Journal de l'année Édition 2000 2000Éd. 2000

Le 4 juillet, à l'issue d'une rencontre avec Nawaz Sharif à Washington – le Premier ministre indien avait refusé l'invitation –, Bill Clinton a annoncé que le Pakistan avait accepté d'« user de son influence » pour convaincre les combattants séparatistes de se retirer du territoire indien. Bill Clinton aurait promis, de son côté, d'intervenir « personnellement » en vue de résoudre la question du Cachemire. Le 12, devant le Parlement, Nawaz Sharif, qui avait obtenu le retrait des infiltrés, a rendu hommage aux combattants islamistes, déclarant : « Le but des moudjahidine était d'attirer l'attention du monde sur la question du Cachemire et ils ont réussi. » De son côté, New Delhi a profité de son avantage pour rappeler que « la poursuite du terrorisme à travers la frontière dans l'État du Jammu-et-Cachemire est une claire violation de la ligne de contrôle et doit être abandonnée par le Pakistan. » Le 18, l'armée indienne a repris position sur les hauteurs abandonnées par les infiltrés. Le chiffre officiel des victimes des deux camps, certainement sous-estimé, s'élève à environ un millier de morts.

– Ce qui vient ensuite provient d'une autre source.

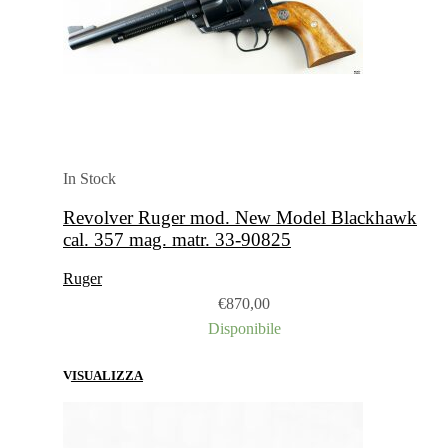
In Stock
Revolver Ruger mod. New Model Blackhawk
cal. 357 mag. matr. 33-90825
Ruger
€
870,00
Disponibile
VISUALIZZA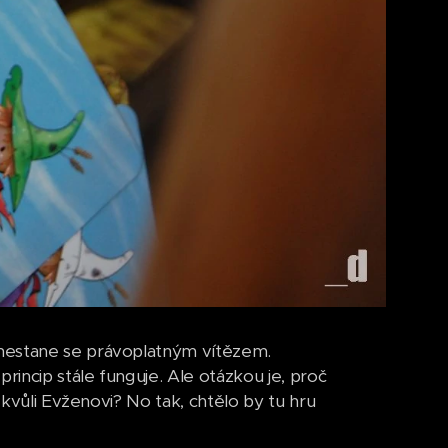
 nestane se právoplatným vítězem.
incip stále funguje. Ale otázkou je, proč
 kvůli Evženovi? No tak, chtělo by tu hru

La quatrième guerre indo-pakistanaise est terminée. La question du Cachemire reste entière. Les derniers affrontements n'auront rendu que plus difficile la recherche d'un compromis à son sujet. La victoire électorale de la coalition au pouvoir à New Delhi, en octobre, et le coup d'État militaire contre le Premier ministre pakistanais, à la même date, compteront parmi les conséquences les plus visibles du conflit.

Gérard Sanier

Le Cachemire

Depuis la partition de l'ancien empire britannique en 1947, le Cachemire, qui est contrôlé aux deux tiers par New Delhi et pour le tiers nord restant par Islamabad, a été à l'origine de deux des trois guerres que se sont livrées les deux pays, en 1947 et en 1965. Depuis 1990 s'est développée au Cachemire indien une guérilla séparatiste musulmane soutenue par le Pakistan, dont les opérations ont causé en dix ans quelque 25 000 morts. Au Pakistan, le Cachemire – majoritairement peuplé de musulmans – est le catalyseur d'un sentiment national qui n'a su se développer que sur une base religieuse. L'islam tolérant du fondateur du pays, Ali Jinnah, a rapidement évolué vers un islam militant et combattant qui a assis la légitimité des régimes autoritaires successifs. Par ailleurs, l'agitation entretenue autour de la question du Cachemire justifie le rôle et la puissance d'une armée pakistanaise qui a dirigé le pays pendant plus d'un quart de siècle. Du côté indien, le Cachemire ne joue aucun rôle dans la définition de l'identité nationale. Il n'est que la vitrine de la confrontation entre New Delhi et Islamabad au sujet des valeurs comme la laïcité ou la démocratie. Mais l'Inde n'a rien fait non plus pour que les Cachemiris musulmans se sentent vraiment indiens. C'est pourquoi ceux-ci revendiquent leur indépendance en acceptant l'aide d'Islamabad, sans toutefois souhaiter le rattachement au Pakistan. Ils savent que les musulmans indiens réfugiés au Pakistan en 1947, les Mohajirs, y sont toujours victimes de discrimination.